Collected data entries:
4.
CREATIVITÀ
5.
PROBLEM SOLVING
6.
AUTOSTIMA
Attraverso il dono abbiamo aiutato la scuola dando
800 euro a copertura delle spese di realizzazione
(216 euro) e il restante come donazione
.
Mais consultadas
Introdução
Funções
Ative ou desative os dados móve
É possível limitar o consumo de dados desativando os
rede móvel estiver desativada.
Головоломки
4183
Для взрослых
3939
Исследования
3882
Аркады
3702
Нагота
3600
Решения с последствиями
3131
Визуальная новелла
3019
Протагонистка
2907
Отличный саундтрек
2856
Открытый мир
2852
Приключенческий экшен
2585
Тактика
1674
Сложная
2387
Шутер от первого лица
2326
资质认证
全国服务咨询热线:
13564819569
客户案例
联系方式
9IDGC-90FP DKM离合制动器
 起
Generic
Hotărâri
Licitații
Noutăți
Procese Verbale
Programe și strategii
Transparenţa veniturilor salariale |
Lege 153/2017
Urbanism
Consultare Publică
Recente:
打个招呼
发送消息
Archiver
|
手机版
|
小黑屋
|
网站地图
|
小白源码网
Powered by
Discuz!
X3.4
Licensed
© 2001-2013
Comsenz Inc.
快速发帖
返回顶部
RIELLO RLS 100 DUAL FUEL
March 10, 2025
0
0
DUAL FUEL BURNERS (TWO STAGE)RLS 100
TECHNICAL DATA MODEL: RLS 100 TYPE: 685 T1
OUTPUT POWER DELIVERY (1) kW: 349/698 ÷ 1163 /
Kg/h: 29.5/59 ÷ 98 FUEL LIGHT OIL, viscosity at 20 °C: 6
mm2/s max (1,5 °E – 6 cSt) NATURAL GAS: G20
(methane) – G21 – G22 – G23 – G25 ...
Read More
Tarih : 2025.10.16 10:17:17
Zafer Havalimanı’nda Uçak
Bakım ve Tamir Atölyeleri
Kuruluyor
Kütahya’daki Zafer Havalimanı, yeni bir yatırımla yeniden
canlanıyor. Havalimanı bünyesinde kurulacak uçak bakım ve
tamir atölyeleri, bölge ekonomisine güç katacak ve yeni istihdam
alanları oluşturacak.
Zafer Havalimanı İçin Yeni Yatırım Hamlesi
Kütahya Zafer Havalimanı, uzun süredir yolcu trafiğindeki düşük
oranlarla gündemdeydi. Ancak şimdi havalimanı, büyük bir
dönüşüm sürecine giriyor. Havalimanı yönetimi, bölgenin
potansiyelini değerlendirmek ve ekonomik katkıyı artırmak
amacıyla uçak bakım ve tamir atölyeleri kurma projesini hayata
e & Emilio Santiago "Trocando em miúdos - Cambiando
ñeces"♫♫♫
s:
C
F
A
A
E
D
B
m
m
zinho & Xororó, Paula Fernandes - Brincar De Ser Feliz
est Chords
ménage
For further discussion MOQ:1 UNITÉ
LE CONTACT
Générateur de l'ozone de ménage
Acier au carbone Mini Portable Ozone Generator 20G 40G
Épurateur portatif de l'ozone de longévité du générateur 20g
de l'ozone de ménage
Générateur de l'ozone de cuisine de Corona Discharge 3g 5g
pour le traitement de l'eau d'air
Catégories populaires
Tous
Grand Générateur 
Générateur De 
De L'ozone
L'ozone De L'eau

> Activity: Copy every line of the records above word for word, in the same order.

> Finished exercise:
4.
CREATIVITÀ
5.
PROBLEM SOLVING
6.
AUTOSTIMA
Attraverso il dono abbiamo aiutato la scuola dando
800 euro a copertura delle spese di realizzazione
(216 euro) e il restante come donazione
.
Mais consultadas
Introdução
Funções
Ative ou desative os dados móve
É possível limitar o consumo de dados desativando os
rede móvel estiver desativada.
Головоломки
4183
Для взрослых
3939
Исследования
3882
Аркады
3702
Нагота
3600
Решения с последствиями
3131
Визуальная новелла
3019
Протагонистка
2907
Отличный саундтрек
2856
Открытый мир
2852
Приключенческий экшен
2585
Тактика
1674
Сложная
2387
Шутер от первого лица
2326
资质认证
全国服务咨询热线:
13564819569
客户案例
联系方式
9IDGC-90FP DKM离合制动器
 起
Generic
Hotărâri
Licitații
Noutăți
Procese Verbale
Programe și strategii
Transparenţa veniturilor salariale |
Lege 153/2017
Urbanism
Consultare Publică
Recente:
打个招呼
发送消息
Archiver
|
手机版
|
小黑屋
|
网站地图
|
小白源码网
Powered by
Discuz!
X3.4
Licensed
© 2001-2013
Comsenz Inc.
快速发帖
返回顶部
RIELLO RLS 100 DUAL FUEL
March 10, 2025
0
0
DUAL FUEL BURNERS (TWO STAGE)RLS 100
TECHNICAL DATA MODEL: RLS 100 TYPE: 685 T1
OUTPUT POWER DELIVERY (1) kW: 349/698 ÷ 1163 /
Kg/h: 29.5/59 ÷ 98 FUEL LIGHT OIL, viscosity at 20 °C: 6
mm2/s max (1,5 °E – 6 cSt) NATURAL GAS: G20
(methane) – G21 – G22 – G23 – G25 ...
Read More
Tarih : 2025.10.16 10:17:17
Zafer Havalimanı’nda Uçak
Bakım ve Tamir Atölyeleri
Kuruluyor
Kütahya’daki Zafer Havalimanı, yeni bir yatırımla yeniden
canlanıyor. Havalimanı bünyesinde kurulacak uçak bakım ve
tamir atölyeleri, bölge ekonomisine güç katacak ve yeni istihdam
alanları oluşturacak.
Zafer Havalimanı İçin Yeni Yatırım Hamlesi
Kütahya Zafer Havalimanı, uzun süredir yolcu trafiğindeki düşük
oranlarla gündemdeydi. Ancak şimdi havalimanı, büyük bir
dönüşüm sürecine giriyor. Havalimanı yönetimi, bölgenin
potansiyelini değerlendirmek ve ekonomik katkıyı artırmak
amacıyla uçak bakım ve tamir atölyeleri kurma projesini hayata
e & Emilio Santiago "Trocando em miúdos - Cambiando
ñeces"♫♫♫
s:
C
F
A
A
E
D
B
m
m
zinho & Xororó, Paula Fernandes - Brincar De Ser Feliz
est Chords
ménage
For further discussion MOQ:1 UNITÉ
LE CONTACT
Générateur de l'ozone de ménage
Acier au carbone Mini Portable Ozone Generator 20G 40G
Épurateur portatif de l'ozone de longévité du générateur 20g
de l'ozone de ménage
Générateur de l'ozone de cuisine de Corona Discharge 3g 5g
pour le traitement de l'eau d'air
Catégories populaires
Tous
Grand Générateur 
Générateur De 
De L'ozone
L'ozone De L'eau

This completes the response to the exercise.